Rumour gets twisted around so easily. Do you know the telephone game? You get 15 people in a circle, and the first person whispers something in the ear of the person next to them. Then that person passes on the message, and so on and so on, until the last person gets the message. It is guaranteed that the message coming from the first person, is very different than the one coming from the last person.

So, it's a good idea not to listen to rumour, or, be involved in trying to sort out anybody's personal problems, by way of gossip. As hard as that is to resist, try your best to not contribute to the rumour mill.

That being said, all you really know to be truthful, is that you did not see him at school, in the class that you share with him. That's it.
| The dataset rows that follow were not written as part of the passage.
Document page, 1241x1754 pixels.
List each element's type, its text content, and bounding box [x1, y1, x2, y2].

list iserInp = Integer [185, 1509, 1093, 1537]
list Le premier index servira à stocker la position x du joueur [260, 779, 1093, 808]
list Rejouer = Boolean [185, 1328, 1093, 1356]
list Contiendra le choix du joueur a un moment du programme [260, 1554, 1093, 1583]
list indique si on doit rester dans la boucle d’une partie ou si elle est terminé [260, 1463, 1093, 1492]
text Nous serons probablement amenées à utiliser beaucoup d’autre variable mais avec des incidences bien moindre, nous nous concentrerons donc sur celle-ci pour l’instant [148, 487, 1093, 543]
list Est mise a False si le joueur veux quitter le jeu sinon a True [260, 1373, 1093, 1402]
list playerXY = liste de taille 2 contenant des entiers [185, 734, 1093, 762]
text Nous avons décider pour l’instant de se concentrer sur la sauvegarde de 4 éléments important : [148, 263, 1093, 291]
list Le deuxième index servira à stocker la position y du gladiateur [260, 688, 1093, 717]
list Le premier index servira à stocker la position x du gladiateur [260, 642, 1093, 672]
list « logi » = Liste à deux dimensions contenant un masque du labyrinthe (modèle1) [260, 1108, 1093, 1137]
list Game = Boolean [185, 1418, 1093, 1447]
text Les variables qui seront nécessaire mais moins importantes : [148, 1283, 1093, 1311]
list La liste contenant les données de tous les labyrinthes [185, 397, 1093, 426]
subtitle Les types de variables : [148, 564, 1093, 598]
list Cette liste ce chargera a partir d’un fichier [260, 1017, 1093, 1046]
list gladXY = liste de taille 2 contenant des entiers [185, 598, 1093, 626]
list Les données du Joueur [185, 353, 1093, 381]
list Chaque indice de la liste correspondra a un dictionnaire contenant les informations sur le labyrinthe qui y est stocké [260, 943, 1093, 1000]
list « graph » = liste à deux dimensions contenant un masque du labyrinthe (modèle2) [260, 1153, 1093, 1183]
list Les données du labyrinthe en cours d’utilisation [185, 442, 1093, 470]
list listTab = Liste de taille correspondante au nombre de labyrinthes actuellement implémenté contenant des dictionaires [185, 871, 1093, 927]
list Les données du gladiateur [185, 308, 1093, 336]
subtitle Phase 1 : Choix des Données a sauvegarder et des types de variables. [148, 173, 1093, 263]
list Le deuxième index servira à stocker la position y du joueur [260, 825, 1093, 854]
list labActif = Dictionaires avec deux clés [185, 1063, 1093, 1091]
Everything else is conjecture.

I would wait until the dust settles, and he is back to school. You might talk directly to him, even just to express concern that he's been absent. Don't call, don't text, don't get anybody else to do any communicating on your behalf. Leave the ball in his ballpark.

If he doesn't call, let it go.

If he does call, that would be the time to ask why he was away from school. Nothing can happen as in boyfriend/girlfriend possibilities, until you know he isn't a criminal with a record, and for all you know he may have had an impacted wisdom tooth.

If he comes right out with the truth, remember that he will probably downplay any convictions against him, so it may take a few conversations from a distance to get to the truth of the matter.

For all you know, he could have been sent home for shooting spit balls at the science teacher. Or, he could have assaulted people, or have some mental health issues, or went joy riding. You just don't know, until HE tells you, and you feel that you have the truth.

Be very, very careful.

talaniman
May 12, 2015, 05:58 PM
Put all this drama and gossip and intrigue on hold until you can get facts from the source when he gets back. It's a great idea to keep friends out of your business, as they likely have it all wrong any way. How old are you both, as this does sound like grade school he said, she said drama.

Homegirl 50
May 12, 2015, 06:51 PM
Wait until the kid comes back to school and ask him what happened. How old are you two.

soccercameroo
May 12, 2015, 07:43 PM
Put all this drama and gossip and intrigue on hold until you can get facts from the source when he gets back. It's a great idea to keep friends out of your business, as they likely have it all wrong any way. How old are you both, as this does sound like grade school he said, she said drama.
We are both 14

Oliver2011
May 12, 2015, 07:52 PM
Thank you Lord that I only had sons.

If he's truly suspended get back to your school work and pass your finals. It's almost summer anyway. Make plans. And realize people who date people with questionable character generally become questionable in character too, assuming what you said about him is true. If you doubt what I say show this whole thread to your parents and get their opinion.


We are both 14

Homegirl 50
May 12, 2015, 09:12 PM
At 14 this is way too much drama. Finish out your school year.